3. The Union and Confederate armies instituted a draft. For the first time in American history, citizens were required to serve in the military during war. The draft laws of the day, however, allowed for the wealthy to buy their way out of military service. Consequently, the war was mostly fought by the poor.

D. Lincoln and Emancipation 1. Lincoln was a moderate on the issue of slavery. He advocated for stopping the spread of slavery into the new territories and containing it to where it already existed.

a. Once the states seceded, Lincoln sought to preserve the Union and did not want to let them go. Once this conflict turned into a war, Lincoln was still committed to keeping the Union together and did not intend to end slavery.

b. “My paramount object in this struggle is to save the Union, and is not either to save or to destroy slavery,” Lincoln wrote in a letter in 1862. “If I could save the Union without freeing any slave I would do it, and if I could save it by freeing all the slaves I would do it; and if I could save it by freeing some and leaving others alone I would also do that.”
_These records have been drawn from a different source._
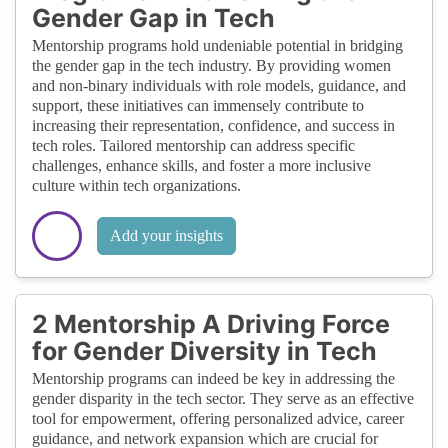
Gender Gap in Tech
Mentorship programs hold undeniable potential in bridging
the gender gap in the tech industry. By providing women
and non-binary individuals with role models, guidance, and
support, these initiatives can immensely contribute to
increasing their representation, confidence, and success in
tech roles. Tailored mentorship can address specific
challenges, enhance skills, and foster a more inclusive
culture within tech organizations.
Add your insights
2 Mentorship A Driving Force
for Gender Diversity in Tech
Mentorship programs can indeed be key in addressing the
gender disparity in the tech sector. They serve as an effective
tool for empowerment, offering personalized advice, career
guidance, and network expansion which are crucial for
c. “My paramount object in this struggle is to save the Union, and is not either to save or to destroy slavery,” Lincoln wrote in a letter in 1862. “If I could save the Union without freeing any slave I would do it, and if I could save it by freeing all the slaves I would do it; and if I could save it by freeing some and leaving others alone I would also do that.”
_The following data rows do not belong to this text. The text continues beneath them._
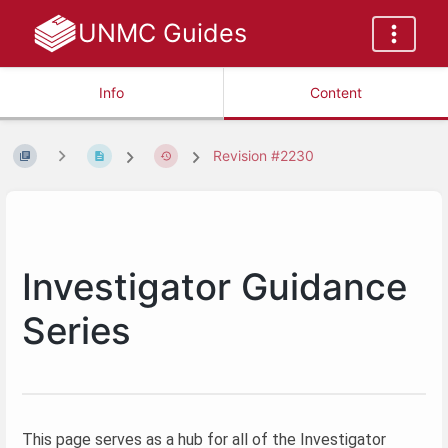
UNMC Guides
Info
Content
Revision #2230
Investigator Guidance
Series
This page serves as a hub for all of the Investigator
2. Emancipation Proclamation (1862) a. Lincoln issued and Executive Order known as the Emancipation Proclamation in 1862, which was an ultimatum threatening to free the slaves in all the states that seceded if they did not return to the Union.

b. None of the Confederate states returned, so the slaves in those territories were freed.

c. Some historians argue that Civil War didn’t start over slavery, but with this action, slavery became the unmistakably central issue of the war.

d. Lincoln had said back in 1858 that “’A house divided against itself cannot stand.’ I believe this government cannot endure permanently half slave and half free. I do not expect the Union to be dissolved—I do not expect the house to fall—but I do expect it will cease to be divided. It will become all one thing, or all the other.”

3. The Gettysburg Address (1863) a. The Gettysburg Address is a speech by Abraham Lincoln and is one of the most well known speeches in United States history.

b. It was delivered by Lincoln at the dedication of the Soldiers' National Cemetery in Gettysburg, Pennsylvania, on the afternoon of Thursday, November 19, 1863, during the American Civil War, four and a half months after the Union armies defeated those of the Confederacy at the decisive Battle of Gettysburg.

c. Abraham Lincoln's carefully crafted address was just over two minutes long. In it, Lincoln invoked the principles of human equality espoused by the Declaration of Independence and redefined the Civil War as a struggle not merely for the Union, but as "a new birth of freedom" that would bring true equality to all of its citizens, and that would also create a unified nation in which states' rights were no longer dominant.

d. Beginning with the now-iconic phrase "Four score and seven years ago," Lincoln referred to the events of the Civil War and described the ceremony at Gettysburg as an opportunity not only to consecrate the grounds of a cemetery, but also to dedicate the living to the struggle to ensure that "government of the people, by the people, for the people, shall not perish from the earth."

4. The 13th Amendment a. The 13th Amendment to the United States Constitution was proposed in the House in April 1864, while the Civil War was still being fought. It proposed to outlaw slavery and involuntary servitude.

b. It did not pass in the Senate until January 1865. It finally became law in December of 1865, after the war had been over for half a year.

5. Lincoln’s Reconstruction Plan and Assassination a. Lincoln was re-elected in 1864 as the war raged. Once the war was over, Lincoln called for a plan to rebuild the nation and bring the Confederate states back into the Union. His plan was to be forgiving and sought not to punish.

b. Before his Reconstruction program was in place, Lincoln was assassinated at Ford’s Theater by southern actor John Wilkes Booth. Lincoln was the first of four American presidents to be assassinated. The death of Lincoln would put Reconstruction into a tail spin.